I have no clue how to do this problem:
lim---->2 then thees this little dash slightly above the 2 and then its |x-2|/(x-2)
so you want the left limit (as x->2 from below)
Now, recall the definition of |u|
|u| = u if u >= 0
|u| = -u if u < 0
When x < 2, x-2 < 0, so |x-2| = 2-x
So, the limit is (2-x)/(x-2) -> -1
You can see this on the graph at
http://www.wolframalpha.com/input/?i=%7Cx-2%7C%2F(x-2)
THANK YOU!!!!!!!!!!!
The problem you have described is asking you to find the limit as x approaches 2 of the function |x-2|/(x-2). Let's break it down step by step:
1. Start by plugging in the value 2 into the function. This will help us determine if the expression is defined at x = 2. In this case, both the numerator and denominator would be 0, which means we have an indeterminate form.
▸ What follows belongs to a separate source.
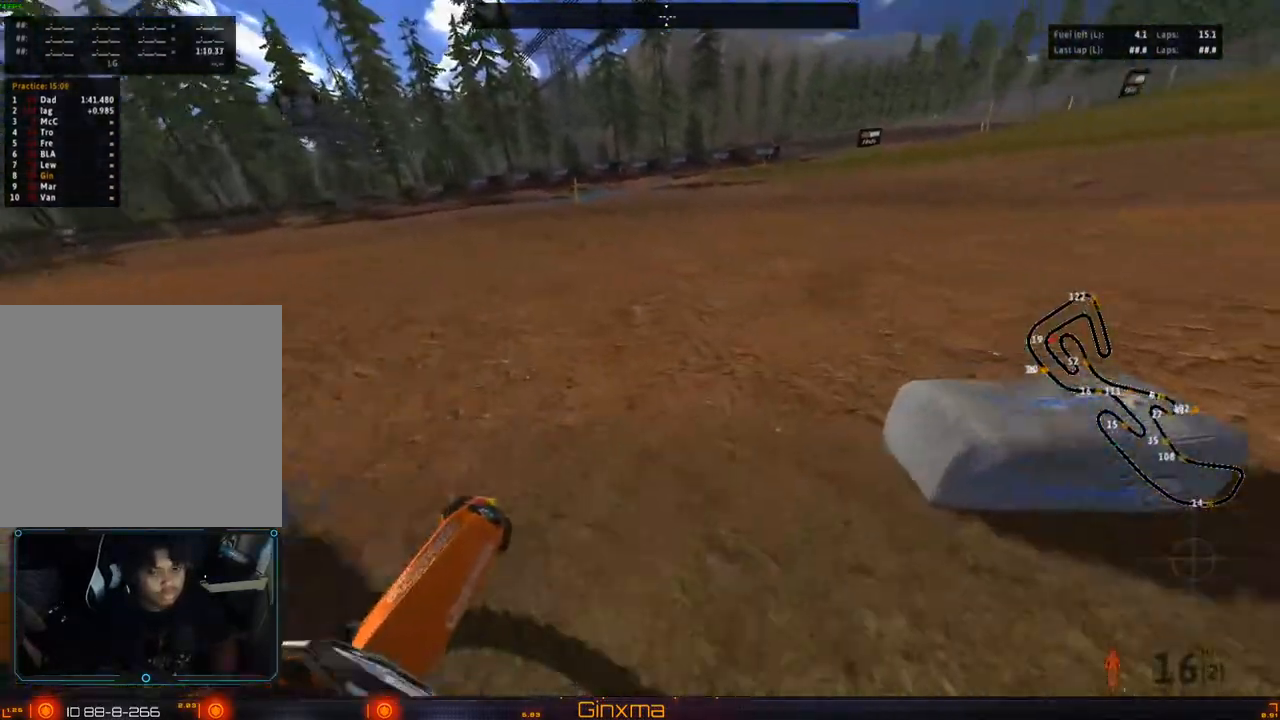
{"buttons": ["R2"], "left_stick": "center", "right_stick": "center", "events": [[33, "R2", "down"], [50, "left_stick", "right"], [150, "left_stick", "center"], [350, "CROSS", "down"], [500, "CROSS", "up"]]}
2. Next, we need to simplify the expression so that we can evaluate the limit. Since the numerator |x-2| represents the absolute value of x-2, it will always be non-negative. Therefore, we can rewrite |x-2| as (x-2) if x is greater than or equal to 2, and as -(x-2) if x is less than 2.
3. Now, rewrite the function with the simplified numerator and denominator. We have (x-2)/(x-2) if x is greater than or equal to 2, and -(x-2)/(x-2) if x is less than 2.
4. Simplify further by canceling out the common factors in the numerator and denominator. The function becomes 1 if x is greater than or equal to 2, and -1 if x is less than 2.
5. Finally, evaluate the limit by considering the behavior of the function as x approaches 2 from both sides. From the left side (x < 2), the function approaches -1, and from the right side (x > 2), the function approaches 1. Therefore, the limit as x approaches 2 of |x-2|/(x-2) does not exist because the limit values from the left and right sides are not the same.
In summary, the function |x-2|/(x-2) does not have a limit as x approaches 2.